9) La Loire Atlantique retrouve enfin sa patrie légitime pour former une Bretagne une et indivisible d’Ancenis au Conquet. La République rétablirait ce que Pétain avait défait. 
 
10) La Vendée, qui est poitevine d’origine, rejoint le Poitou et les deux Charentes pour fusionner avec l’Aquitaine. Le duché d’Aliénor est ainsi reconstitué dans sa cohérence. Certes, l’Aquitaine gasconne et guyennaise aurait pu aussi fusionner avec Midi-Pyrénées, mais c’eut été isoler le Languedoc avec lequel elle partage toute une sociologie.
commentaire: le Quercy, le Gers (Gascogne orientale) et la Bigorre (Hautes-Pyrénées) sont des territoires aquitains
 
11) Midi-Pyrénées et Languedoc-Roussillon, deux grands territoires occitans, retrouvent leurs frontières communes. Au delà du rugby, ce serait là une entité d’un dynamisme inouï retrouvant la grandeur du comté de Toulouse.
commentaire: avec la Normandie et la Bretagne, le Languedoc c’est l’autre grande réunification à réaliser
 
12) La Provence reste la Provence. Et c’est très bien ainsi.
 
13) L’Île-de-France porte bien son nom.
 
14) La Corse est la Corse.
 
Tel serait le découpage le plus légitime et le plus cohérent de la France de demain. Celui qui répond à une histoire française.
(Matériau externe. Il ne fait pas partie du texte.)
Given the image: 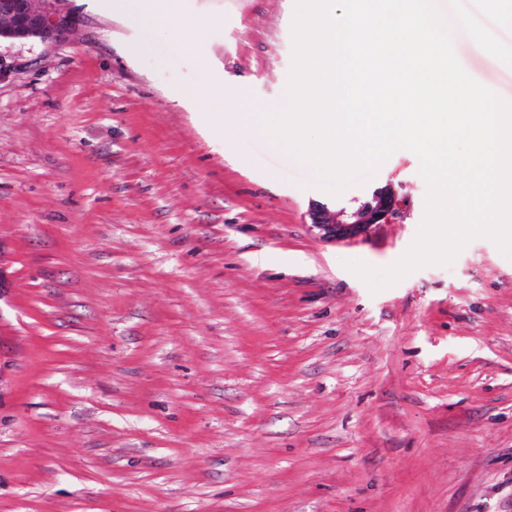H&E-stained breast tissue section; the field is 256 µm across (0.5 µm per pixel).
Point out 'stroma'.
I'll return each mask as SVG.
<instances>
[{
	"instance_id": "35a3bbf8",
	"label": "stroma",
	"mask_w": 512,
	"mask_h": 512,
	"mask_svg": "<svg viewBox=\"0 0 512 512\" xmlns=\"http://www.w3.org/2000/svg\"><path fill=\"white\" fill-rule=\"evenodd\" d=\"M439 3L512 101V11ZM106 4L0 41V512H512V259L371 293L344 263L408 249L417 156L333 197L209 104H283L294 0H176L182 48ZM386 185L391 223L312 224Z\"/></svg>"
}]
</instances>
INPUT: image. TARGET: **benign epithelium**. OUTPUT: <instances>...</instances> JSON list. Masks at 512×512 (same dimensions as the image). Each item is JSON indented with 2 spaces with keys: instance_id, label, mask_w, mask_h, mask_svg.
<instances>
[{
  "instance_id": "1",
  "label": "benign epithelium",
  "mask_w": 512,
  "mask_h": 512,
  "mask_svg": "<svg viewBox=\"0 0 512 512\" xmlns=\"http://www.w3.org/2000/svg\"><path fill=\"white\" fill-rule=\"evenodd\" d=\"M57 0H0V40H57L75 26L72 15L55 7ZM397 213L393 189L375 190L370 200L353 208L332 211L323 204L311 209L310 217L323 236L349 239L366 231L372 224H386Z\"/></svg>"
}]
</instances>
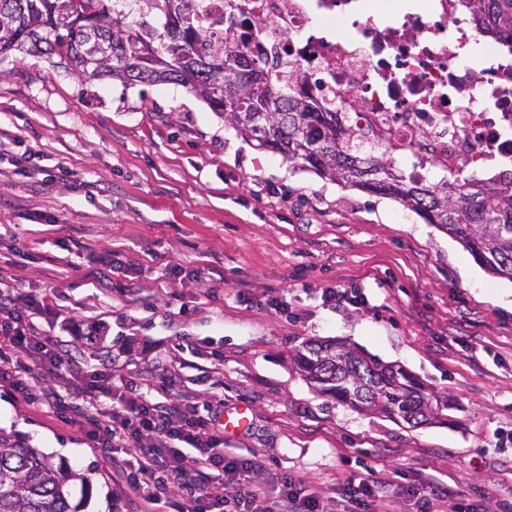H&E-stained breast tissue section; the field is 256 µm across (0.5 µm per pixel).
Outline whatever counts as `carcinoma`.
<instances>
[{
	"label": "carcinoma",
	"instance_id": "cac0c4a2",
	"mask_svg": "<svg viewBox=\"0 0 512 512\" xmlns=\"http://www.w3.org/2000/svg\"><path fill=\"white\" fill-rule=\"evenodd\" d=\"M60 0H0V56L57 57L81 81L126 86L176 84L201 97L255 147L346 187L391 198L454 237L488 273L512 281V184L492 180L427 183L394 166L390 148L367 147L280 59L256 61L224 32L263 20L225 0H78L68 22ZM479 31L512 50V0H462ZM105 41L111 55L90 71L85 49ZM224 63V87L214 80ZM281 111L259 120L261 101ZM315 392L409 428L435 424L453 409L400 366L336 340L308 339L291 356ZM88 474L55 462L0 429V512H81L72 486Z\"/></svg>",
	"mask_w": 512,
	"mask_h": 512
}]
</instances>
En attendant, alors que l’on souhaite faire des économies, les agences de com vont se frotter les mains car il va falloir trouver un nouveau nom pour les néo-régions fusionnées: quel nom, par exemple, pour le conglomérat picto-limougeo-ligérien ?

Réforme territoriale : Matignon fixe les règles pour les noms et les capitales des régions

INFO LE FIGARO – Les nouvelles régions fusionnées pourront changer de nom après les élections régionales. En revanche, c’est l’État qui fixera, dans un décret, la capitale de la nouvelle collectivité.

Quel nom pour les régions fusionnées? Matignon a la réponse et fait connaître les règles. «La loi fixera dans un premier temps que le nom des régions fusionnées sera l’assemblage des régions actuelles. On parlera donc de la région Poitou-Charentes-Centre-Limousin. Bien évidemment, ce ne sera pas le cas pour la Haute-Normandie et la Basse-Normandie qui deviendront la Normandie», explique un proche conseiller de Manuel Valls. Il ajoute: «Dans un second temps, une fois que les régions seront constituées et les nouveaux conseils régionaux élus, les noms pourront être modifiés.»

Les services du premier ministre ont également planché sur le choix des capitales de région. Un point très sensible notamment pour Toulouse et Montpellier qui doivent faire partie d’une même région Midi-Pyrénées – Languedoc-Roussillon. «L’État fixera par décret les capitales des régions», explique-t-on à Matignon où l’on précise que «si les régions souhaitent que leur assemblée reste dans une autre ville, elles pourront le faire».